Sui calci da fermo in area rimane spesso senza marcatura, libero di cercare il pallone. Quando invece marca a uomo, usa molto le braccia per mantenere il contatto con l’avversario, spesso rischiando l’intervento arbitrale. 

Peculiarità

Le sue formidabili doti atletiche lo rendono un giocatore difficile da saltare nell’uno contro uno: può concedere il passaggio o il cross, ma non si fa mai superare dall’avversario. Usa le gambe come i tentacoli di una piovra, li muove molto nell’uno contro uno per strappare la palla o mettersi sulla linea di cross/passaggio. I suoi errati posizionamenti con il corpo però, possono avvantaggiare gli avversari: a volte si fa trovare fermo sulle gambe e viene anticipato e superato facilmente. Non è sempre in grado di leggere la giocata e gli capita di sbagliare il tempismo per intervenire nel momento giusto.

La sua altezza combinata con una grande elevazione, lo rendono un osso duro sulle palle alte: sui rinvii del portiere avversario e spesso lui ad andare a colpire il pallone, anticipando l’attaccante. Anche in questi casi utilizza molto le braccia per prendere posizione. Stessa cosa sui cross avversari: è spesso lui a respingere il pallone di testa.

Poco coordinato nelle chiusure nell’area di rigore, fatica a colpire il pallone in maniera pulita sui cross/traversoni avversari. Non riesce, quindi, a rinviare la palla dove vorrebbe, causando problemi. Sovente, inoltre, si approccia al pallone con le braccia troppo larghe in area e rischia di causare rigori/punizioni. 


Caratteristiche comportamentali

Gravillon è un giocatore molto disattento: fa fatica a restare concentrato per 90 minuti e ha troppi blackout. In alcune occasioni, riesce a metterci una pezza grazie ai suoi mezzi atletici eccezionali, sia nel breve che in campo aperto. Dà la sensazione di aver bisogno di qualcuno che lo guidi e lo consigli spesso, altrimenti perde la concentrazione e commette errori.

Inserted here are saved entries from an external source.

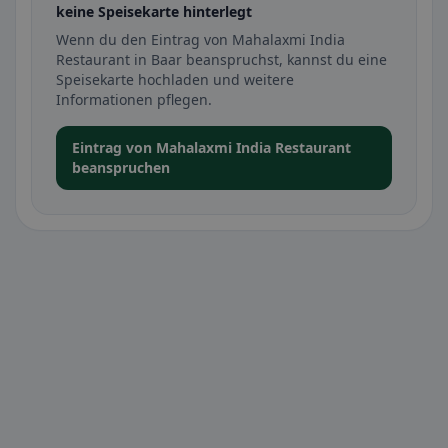
keine Speisekarte hinterlegt
Wenn du den Eintrag von Mahalaxmi India
Restaurant in Baar beanspruchst, kannst du eine
Speisekarte hochladen und weitere
Informationen pflegen.
Eintrag von Mahalaxmi India Restaurant
beanspruchen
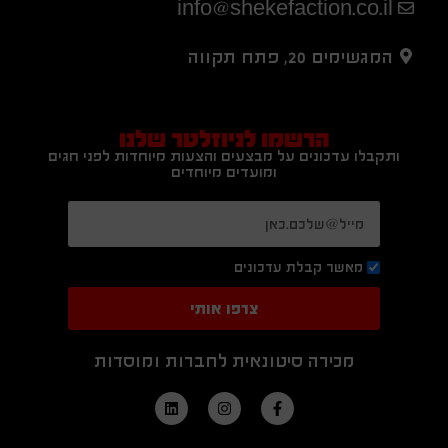
info@shekefaction.co.il
המגשימים 20, פתח תקווה
הרשמו לניוזלטר שלנו
ותקבלו עדכונים על מבצעים והצעות מיוחדות לפני חגים
ומועדים מיוחדים
מאשר קבלת עדכונים
צרפו אותי
מכירה סיטונאית לחברות ומוסדות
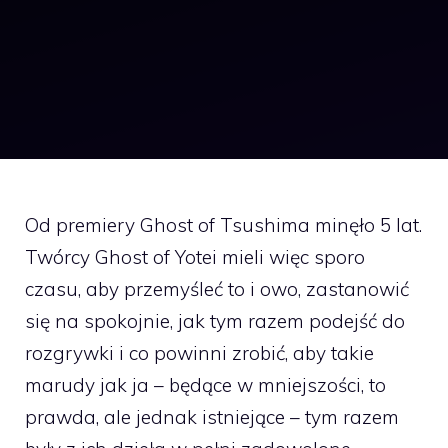
Od premiery Ghost of Tsushima minęło 5 lat.
Twórcy Ghost of Yotei mieli więc sporo
czasu, aby przemyśleć to i owo, zastanowić
się na spokojnie, jak tym razem podejść do
rozgrywki i co powinni zrobić, aby takie
marudy jak ja – będące w mniejszości, to
prawda, ale jednak istniejące – tym razem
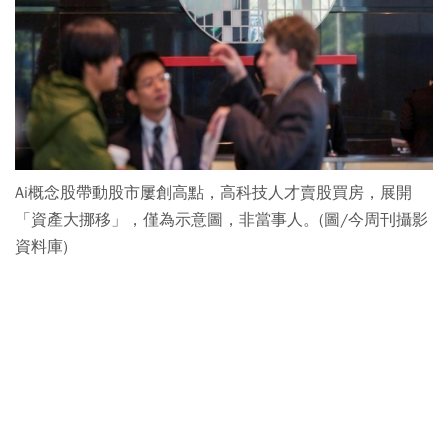
Ai概念股帶動股市屢創高點，高科技人才賣股買房，展開
「資產大挪移」，僅為示意圖，非當事人。(圖/今周刊攝影
資料庫)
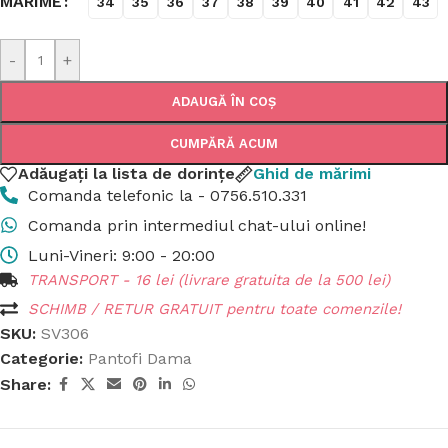
MĂRIME
34
35
36
37
38
39
40
41
42
43
-
+
ADAUGĂ ÎN COȘ
CUMPĂRĂ ACUM
Adăugați la lista de dorințe
Ghid de mărimi
Comanda telefonic la - 0756.510.331
Comanda prin intermediul chat-ului online!
Luni-Vineri: 9:00 - 20:00
TRANSPORT - 16 lei (livrare gratuita de la 500 lei)
SCHIMB / RETUR GRATUIT pentru toate comenzile!
SKU:
SV306
Categorie:
Pantofi Dama
Share:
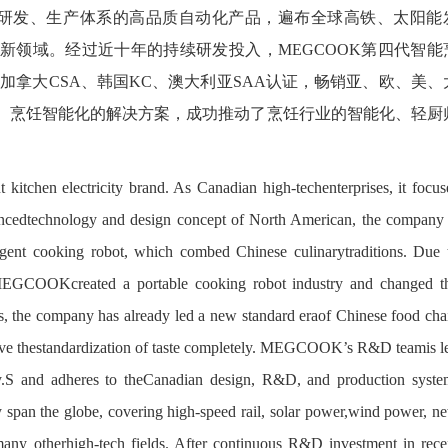
设计、研发、生产体系的高品质自动化产品，遍布全球高铁、太阳能
新领域。经过近十年的持续研发投入，MEGCOOK第四代智能
加拿大CSA、韩国KC、澳大利亚SAA认证，畅销亚、欧、美、
、烹饪智能化的解决方案，成功推动了烹饪行业的智能化、轻厨
itchen electricity brand. As Canadian high-techenterprises, it focus
cedtechnology and design concept of North American, the company 
ligent cooking robot, which combed Chinese culinarytraditions. Due 
y, MEGCOOKcreated a portable cooking robot industry and changed t
s, the company has already led a new standard eraof Chinese food cha
solve thestandardization of taste completely. MEGCOOK’s R&D teamis l
rry.S and adheres to theCanadian design, R&D, and production syste
 span the globe, covering high-speed rail, solar power,wind power, n
many otherhigh-tech fields. After continuous R&D investment in rece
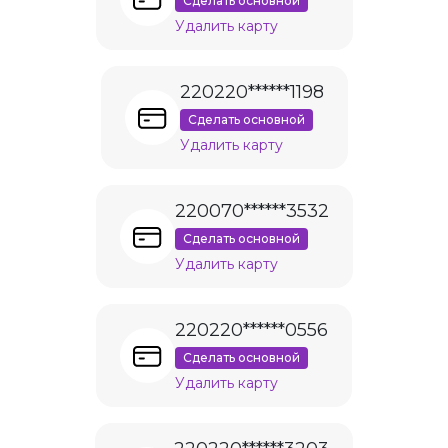
Сделать основной
Удалить карту
220220******1198
Сделать основной
Удалить карту
220070******3532
Сделать основной
Удалить карту
220220******0556
Сделать основной
Удалить карту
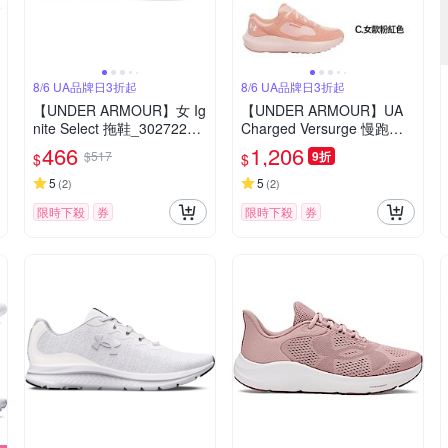
8/6 UA品牌日3折起
8/6 UA品牌日3折起
【UNDER ARMOUR】女 Ig
【UNDER ARMOUR】UA
nite Select 拖鞋_3027222-
Charged Versurge 慢跑鞋
001
多款任選
466
1,206
$517
9折
$
$
5
5
(
2
)
(
2
)
限時下殺
券
限時下殺
券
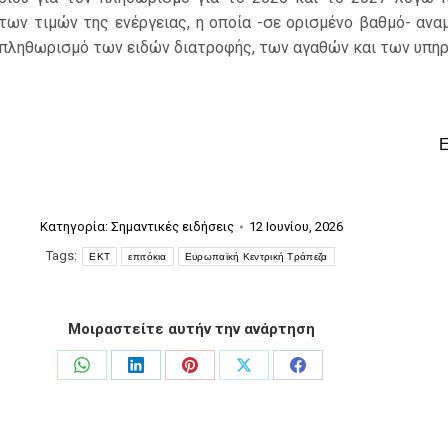
των τιμών της ενέργειας, η οποία -σε ορισμένο βαθμό- ανα
 πληθωρισμό των ειδών διατροφής, των αγαθών και των υπηρ
Κατηγορία:
Σημαντικές ειδήσεις
12 Ιουνίου, 2026
Tags:
ΕΚΤ
επιτόκια
Ευρωπαϊκή Κεντρική Τράπεζα
Μοιραστείτε αυτήν την ανάρτηση
Share
Share
Share
Share
Share
on
on
on
on
on
WhatsApp
LinkedIn
Pinterest
X
Facebook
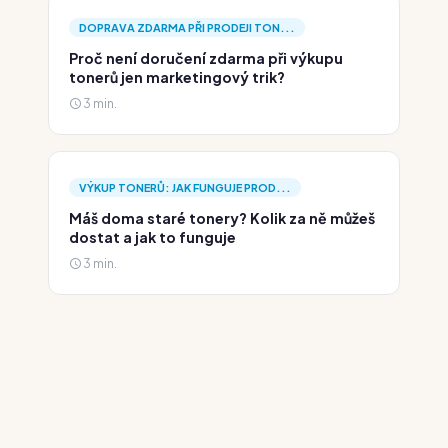
DOPRAVA ZDARMA PŘI PRODEJI TON...
Proč není doručení zdarma při výkupu
tonerů jen marketingový trik?
3 min.
VÝKUP TONERŮ: JAK FUNGUJE PROD...
Máš doma staré tonery? Kolik za ně můžeš
dostat a jak to funguje
3 min.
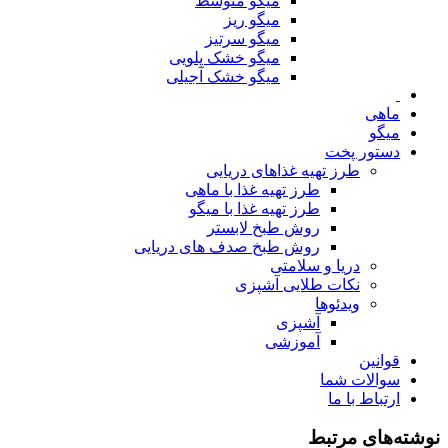
میگو متوسط
میگو ریز
میگو سرتیز
میگو خشک پلویی
میگو خشک آجیلی
ماهی
میگو
دستور پخت
طرز تهیه غذاهای دریایی
طرز تهیه غذا با ماهی
طرز تهیه غذا با میگو
روش طبخ لابستر
روش طبخ صدف های دریایی
دریا و سلامتی
نکات طلایی آشپزی
ویدئوها
آشپزی
آموزشی
قوانین
سوالات شما
ارتباط با ما
نوشته‌های مرتبط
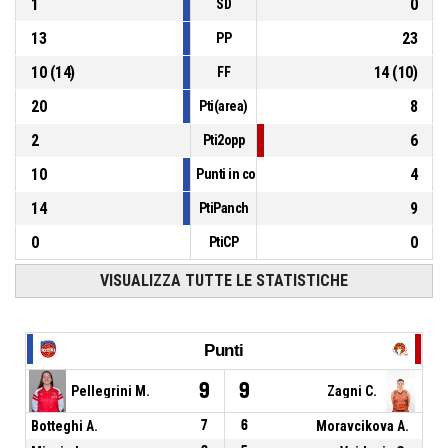
1
0
SD
13
23
PP
10
(
14
)
14
(
10
)
FF
20
8
Pti(area)
2
6
Pti2opp
10
4
Punti in contropiede
14
9
PtiPanch
0
0
PtiCP
VISUALIZZA TUTTE LE STATISTICHE
Punti
9
9
Pellegrini M.
Zagni C.
Botteghi A.
7
6
Moravcikova A.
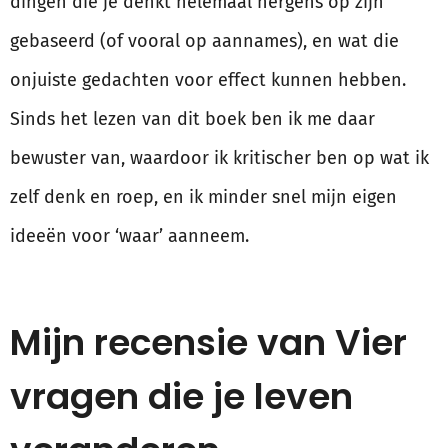
dingen die je denkt helemaal nergens op zijn
gebaseerd (of vooral op aannames), en wat die
onjuiste gedachten voor effect kunnen hebben.
Sinds het lezen van dit boek ben ik me daar
bewuster van, waardoor ik kritischer ben op wat ik
zelf denk en roep, en ik minder snel mijn eigen
ideeën voor ‘waar’ aanneem.
Mijn recensie van Vier
vragen die je leven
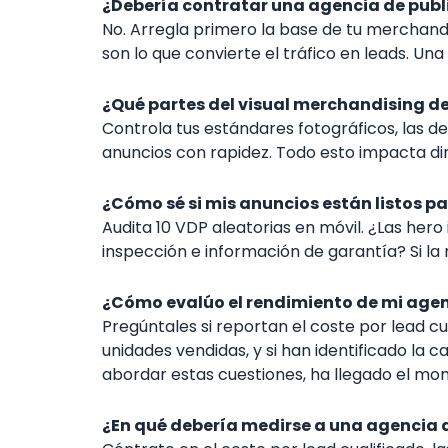
¿Debería contratar una agencia de publ
No. Arregla primero la base de tu merchandi
son lo que convierte el tráfico en leads. Un
¿Qué partes del visual merchandising d
Controla tus estándares fotográficos, las des
anuncios con rapidez. Todo esto impacta di
¿Cómo sé si mis anuncios están listos p
Audita 10 VDP aleatorias en móvil. ¿Las her
inspección e información de garantía? Si la m
¿Cómo evalúo el rendimiento de mi agen
Pregúntales si reportan el coste por lead cua
unidades vendidas, y si han identificado la 
abordar estas cuestiones, ha llegado el m
¿En qué debería medirse a una agencia 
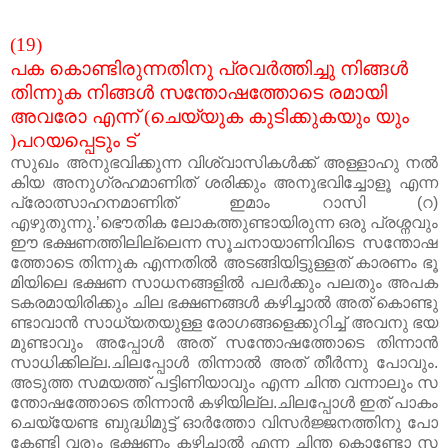
(19)
പക
കൊണ്ടിരുന്നതിനു
പ്രവർത്തിച്ചു
നിങ്ങൾ
തിന്നുക
നിങ്ങൾ
സന്തോഷത്തോടെ
രമായി
അവരോ
എന്ന്
(
ചെയ്യുക
കുടിക്കുകയും
യും
)
പറയപ്പെടും
ട്
സുഖം
അനുഭവിക്കുന്ന
വിശ്വാസികൾക്ക്
അള്ളാഹു
നൽ
കിയ
അനുഗ്രഹമാണിത്
ശരിക്കും
അനുഭവിച്ചോളൂ
എന്ന
പ്രോത്സാഹനമാണിത് ഇമാം
റാസി
(
റ
)
എഴുതുന്നു
.’
ഭൌതിക
ലോകത്തുണ്ടായിരുന്ന
ഒരു
പ്രശ്നവും
ഈ
ഭക്ഷണത്തിലില്ലെന്ന
സൂചനായാണിവിടെ
സന്തോ
ഷ
ത്തോടെ
തിന്നുക
എന്നതിൽ
അടങ്ങിയിട്ടുള്ളത്
കാരണം
ഭൂ
മിയിലെ
ഭക്ഷണ
സാധനങ്ങളിൽ
പലർക്കും
പലതും
അപക
ടകരമായിരിക്കും
ചില
ഭക്ഷണങ്ങൾ
കഴിച്ചാൽ
അത്
കൊണ്ടു
ണ്ടാവാ
ൻ
സാധ്യതയുള്ള
രോഗങ്ങളെക്കുറിച്ച്
അവനു
ഭയ
മുണ്ടാവും
അപ്പോൾ
അത്
സന്തോഷത്തോടെ
തിന്നാൻ
സാധിക്കില്ല
.
ചിലപ്പോൾ
തിന്നാൽ
അത്
തീർന്നു
പോവും
.
അടുത്ത
സമയത്ത്
പട്ടിണിയാവും
എന്ന
ചിന്ത
വന്നാലും
സ
ന്തോഷത്തോടെ
തിന്നാൻ
കഴിയില്ല
.
ചിലപ്പോൾ
ഇത്
പാകം
ചെയ്യേണ്ട
ബുദ്ധിമുട്ട്
ഓർത്തോ
വിസർജ്ജനത്തിനു
പോ
കേണ്ടി
വരും
ഭക്ഷണം
കഴിച്ചാൽ
എന്ന
ചിന്ത
കൊണ്ടോ
സ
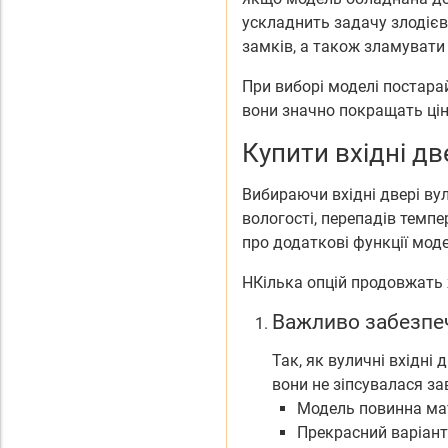
ускладнить задачу злодієві
замків, а також зламувати
При виборі моделі постарай
вони значно покращать ці
Купити вхідні дв
Вибираючи вхідні двері вул
вологості, перепадів темпе
про додаткові функції моде
НКілька опцій продовжать 
Важливо забезпеч
Так, як вуличні вхідні
вони не зіпсувалася за
Модель повинна мат
Прекрасний варіант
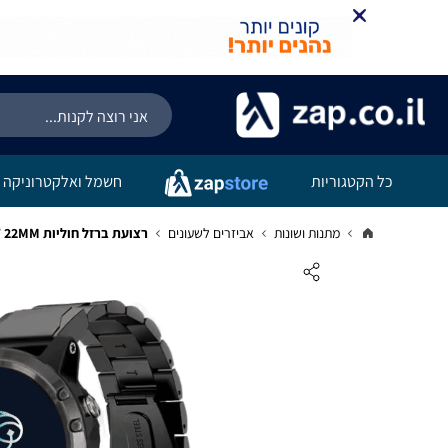
כל הקטגוריות
חשמל ואלקטרוניקה
מתנות ושונות
אביזרים לשעונים
רצועת ברזל חוליות Garmin Fenix QUICKFIT 22MM בצבע Black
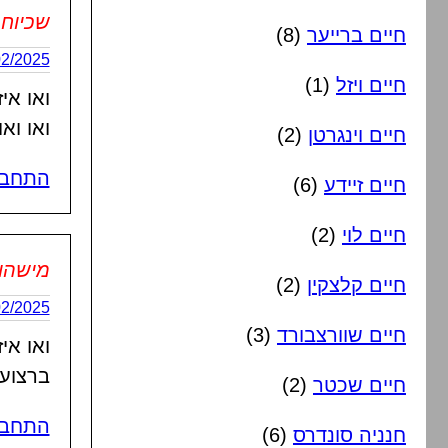
שכיוח
חיים ברייער
(8)
27/02/2025 בשעה
חיים ויזל
(1)
ואו אי
ואו וא
חיים וינגרטן
(2)
התחבר
חיים זיידע
(6)
חיים לוי
(2)
מישהו
חיים קלצקין
(2)
27/02/2025 בשעה
חיים שוורצבורד
(3)
ואו אי
ברצועה 
חיים שכטר
(2)
התחבר
חנניה סונדרס
(6)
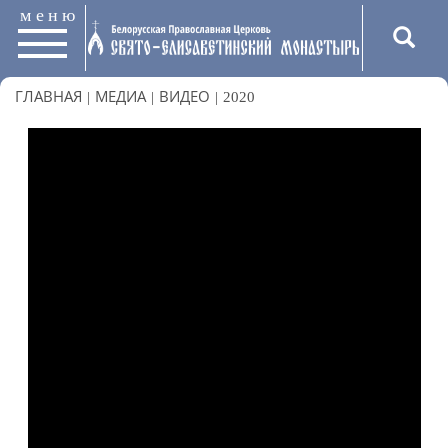
меню
ГЛАВНАЯ
|
МЕДИА
|
ВИДЕО
|
2020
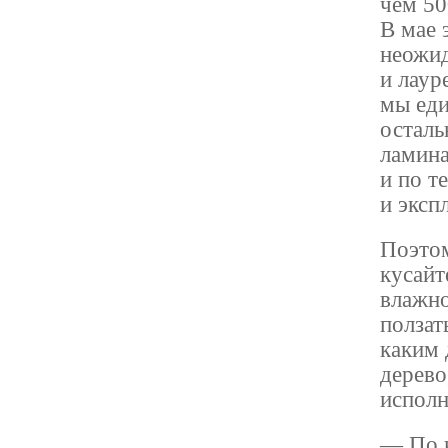
чем 50
В мае 
неожид
и лаур
мы еди
осталь
ламина
и по т
и эксп
Поэтом
кусайт
влажно
ползат
каким 
дерево
исполн
— По 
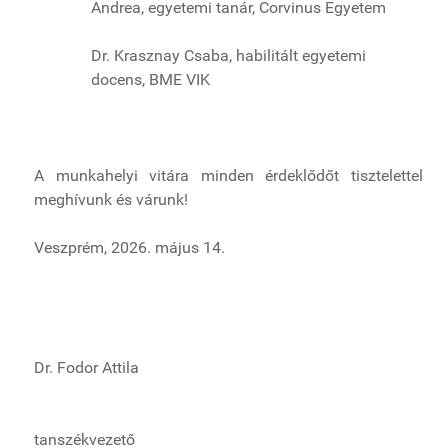
Andrea, egyetemi tanár, Corvinus Egyetem
Dr. Krasznay Csaba, habilitált egyetemi
docens, BME VIK
A munkahelyi vitára minden érdeklődőt tisztelettel
meghívunk és várunk!
Veszprém, 2026. május 14.
Dr. Fodor Attila
tanszékvezető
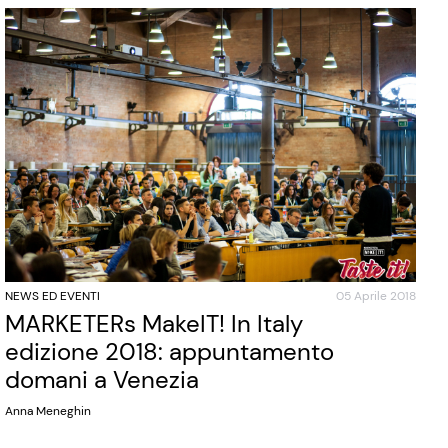
NEWS ED EVENTI
05 Aprile 2018
MARKETERs MakeIT! In Italy
edizione 2018: appuntamento
domani a Venezia
Anna Meneghin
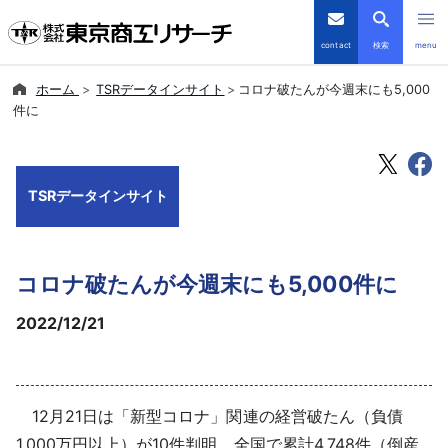
contact
検索
menu
ホーム
TSRデータインサイト
コロナ破たんが今週末にも5,000
倒産・注目企業情報
件に
TSRデータインサイト
TSRデータインサイト
TSR-PLUS
優良企業サイト
コロナ破たんが今週末にも5,000件に
会社案内
2022/12/21
商品・サービス
12月21日は「新型コロナ」関連の経営破たん（負債
導入事例
1,000万円以上）が10件判明、全国で累計4,748件（倒産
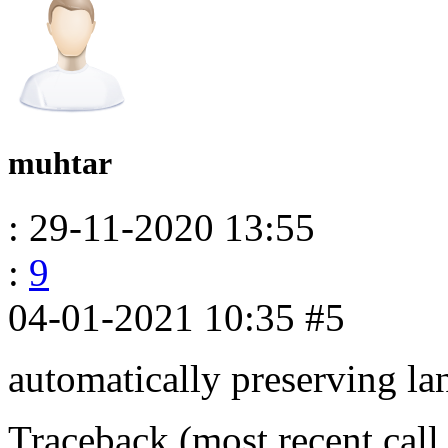
muhtar
: 29-11-2020 13:55
:
9
04-01-2021 10:35
#5
automatically preserving la
Traceback (most recent call 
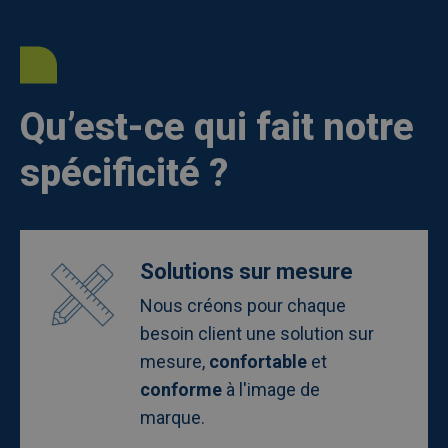
Qu’est-ce qui fait notre
spécificité ?
Afbeelding
Solutions sur mesure
Nous créons pour chaque
besoin client une solution sur
mesure,
confortable
et
conforme
à l'image de
marque.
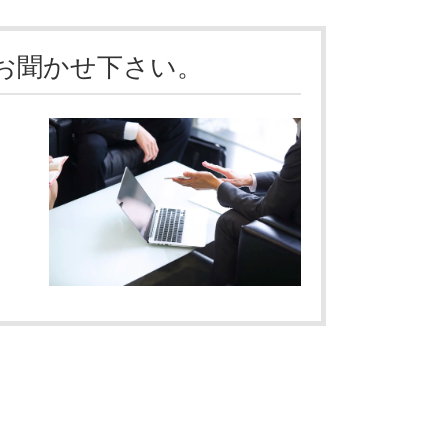
お聞かせ下さい。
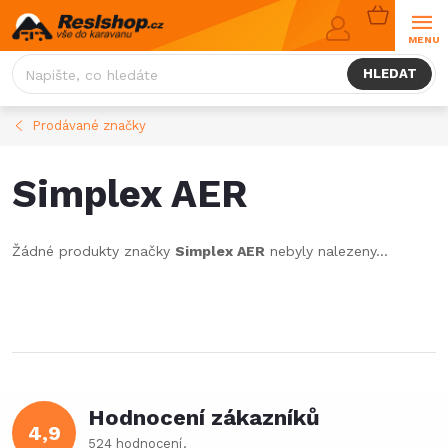
Přejít
NÁKUPNÍ
na
KOŠÍK
obsah
HLEDAT
Prodávané značky
Simplex AER
Žádné produkty značky
Simplex AER
nebyly nalezeny...
Hodnocení zákazníků
4,9
524 hodnocení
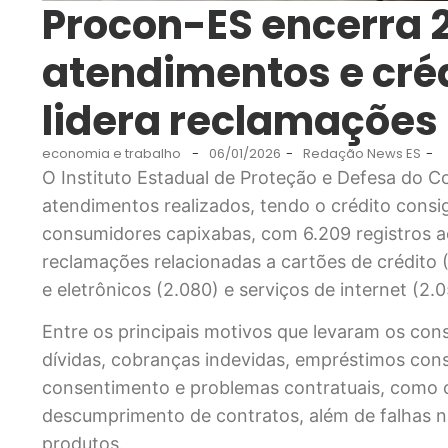
Procon-ES encerra 
atendimentos e cré
lidera reclamações
economia e trabalho
-
06/01/2026
-
Redação News ES
-
O Instituto Estadual de Proteção e Defesa do
atendimentos realizados, tendo o crédito cons
consumidores capixabas, com 6.209 registros 
reclamações relacionadas a cartões de crédito (
e eletrônicos (2.080) e serviços de internet (2.0
Entre os principais motivos que levaram os co
dívidas, cobranças indevidas, empréstimos con
consentimento e problemas contratuais, como clá
descumprimento de contratos, além de falhas na
produtos.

Non è ancora maturato sotto questo aspetto, importantissimo per un difensore.

Sovente non marca con attenzione il suo avversario in area, lasciandoselo spesso scappare dietro la schiena: non è un problema di conoscenza del gioco, ma semplicemente di mancanza di concentrazione.

Ha un’irruenza eccessiva nei contrasti ed è poco malizioso, commettendo diversi falli evitabili e ingenui, in posizioni pericolose.

Ha ricevuto solo tre ammonizioni in campionato quest’anno, dimostrando di essere un giocatore solitamente corretto.


Miglior pregio e peggior difetto

✅ L’atletismo, soprattutto nell’elevazione aerea. 

❌ I suoi errori tattici, ad esempio quando si dimentica di tenere la linea del fuorigioco.




Le 3 domande all’osservatore…

Che giocatore ricorda?

Condivide con Jeison Murillo l’atletismo straripante, i frequenti black-out e i grossi limiti tecnici.

Quale potrebbe essere la sua valutazione economica (tenendo conto delle quotazioni di mercato odierne)?

La valutazione di Gravillon dovrebbe essere rimasta intorno ai 10 milioni, una cifra teoricamente già alta.

In Serie A che problemi potrebbe avere?

Concentrazione e limiti tecnici possono risultare ancora più evidenti in un campionato di così alto livello.